Edward Lee, the owner of 610 Magnolia, said the restaurant scene in Louisville and across the country is male dominated. So he's stirring up the industry by starting a mentorship program to encourage more women to become chefs.

“Up until the fall of last year, I wasn't aware of how rampant this problem was, and I'm learning too,” he said. “My eyes have been opened, and I feel terrible. It's awful that it's happening in the industry that I love.”

That inequality is something the general manager at 610 Magnolia, Lindsey Ofcacek, has been fighting for a long time. It was almost enough to drive her to quit the industry all together.

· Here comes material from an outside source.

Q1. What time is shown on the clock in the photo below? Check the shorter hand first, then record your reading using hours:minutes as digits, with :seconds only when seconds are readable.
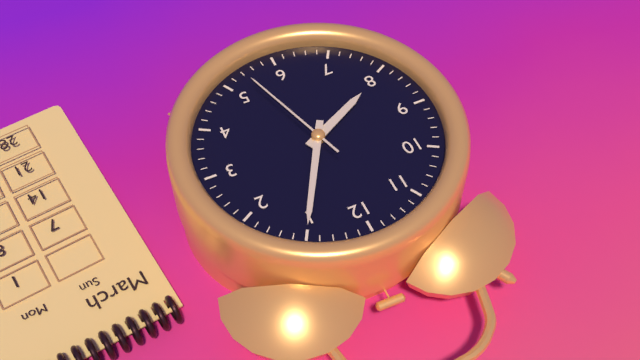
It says 8:05:27
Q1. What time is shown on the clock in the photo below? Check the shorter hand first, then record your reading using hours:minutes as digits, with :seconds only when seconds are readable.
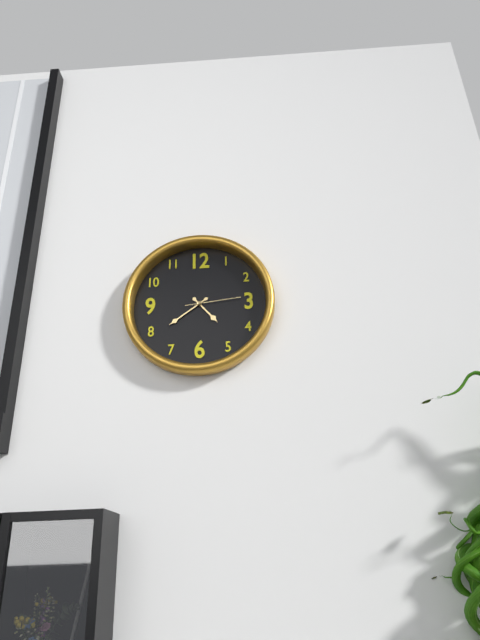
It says 4:39:14
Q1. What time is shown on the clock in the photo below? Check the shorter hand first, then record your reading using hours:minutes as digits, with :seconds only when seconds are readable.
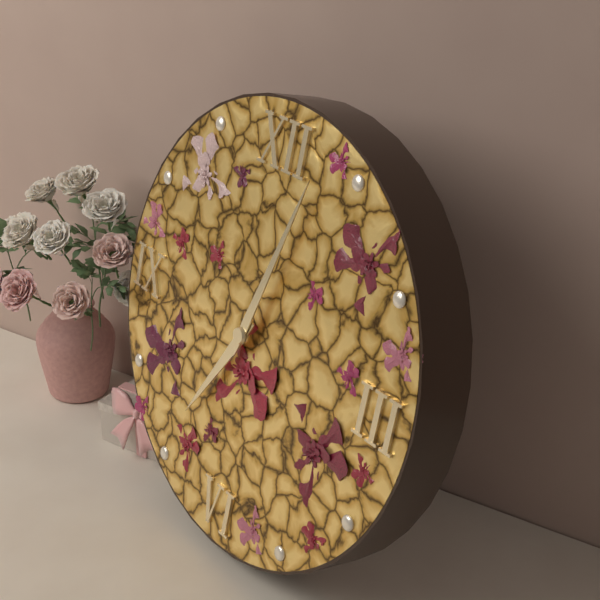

“I did experience [harassment] in the infancy of my career,” Ofcacek said. “Part of that led to me not wanting to have this as a long-term career. One thing that changed for me was around 10 years ago. I started working in restaurants that had a lot of women in leadership positions, and it was night and day. I didn't experience harassment. There was a lot of equality”

In a heartfelt Instagram post, Lee wrote that Ofcacek is helping him start the Lee Initiative to help five young women who work in Kentucky find mentorship in hopes they will enter positions of power and bring more equality into kitchens.

“They will do a mentorship program where they will mentor with a notable restaurant group all across America,” Lee said. “We have some incredible female chefs lined up all the way from Portland to Asheville to Atlanta.”

The program lasts for one year and applications are due Feb. 10. They will also train with Lee and get a chance to cook at the James Beard Foundation.

“It is everyone's dream to cook at the James Beard house, and were giving them an opportunity to get them there,” Lee said. 

Lee added that it's a problem that won't get solved overnight, but he's hoping this next generation of female chefs will help.